Two strong images stick with me from that crazy regatta. As we rounded the windward mark for the first time and I'd hoisted the spinnaker, Doug's country drawl was on me in an instant as the boat jumped up onto a plane and went skittering across the Swan River.

‘Got a sec, mate?'

‘Sure, what's the problem?'

‘Light me a fag, would ya?'

The skipper thrust a packet of unfiltered Temple Bar at me as he patted his pockets for a box of matches. We were screaming downhill in a 14-footer with no more than a foot of freeboard, kite flying and spray everywhere. Hardly ideal smoking conditions. But what's a poor for'd hand to do? I jammed my foot against the spinnaker sheet, got the cigarette going and handed it aft. Doug settled in for the run to the bottom mark, puffing contentedly all the way. ‘Ta. Appreciate it, mate.' He followed this ritual in every race. Even when we capsized, Doug somehow managed to keep his precious ciggies dry.

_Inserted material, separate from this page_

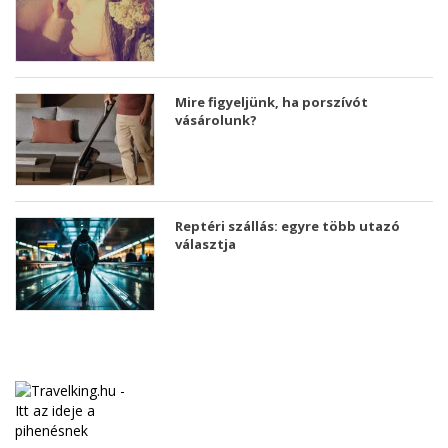
Mire figyeljünk, ha porszívót
vásárolunk?
Reptéri szállás: egyre több utazó
választja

The other moment that I retain with clarity was a simple lunchtime scene in the kitchen of the Nedlands Sailing Club. The Ladies Auxiliary had set up their cheerful daily production line to make sandwiches for the ravenous crews. One face among all those industrious wives, girlfriends and mothers seemed familiar. I strained to catch her name above the banter. It was Margaret. Margaret? Margaret
Court
! The reigning Wimbledon, Australian and US Open tennis champion, happily slicing onions and beetroot for a mob of scruffy sailors. (Her husband Barry – son of the State Premier – was a keen Skate skipper who was racing in the championships). Only in Australia.

Back in Renmark, the bush mechanic – after first mucking around with the main bearings and gearbox – finally discovered the problem with our car was a busted differential. There were scores of dead Holdens of similar vintage in his wrecking yard so it was a simple job to cannibalise another diff and replace the wrecked unit. The rest of the trip was uneventful, but I made sure our route back to Sydney included a little detour to Eden on the NSW south coast where I knew most of the returning Sydney–Hobart yachts would be stopping for a breather and a few quiet sherbets up at the Angler's Rest. A bloke's gotta keep in touch with his shipmates, even on his honeymoon.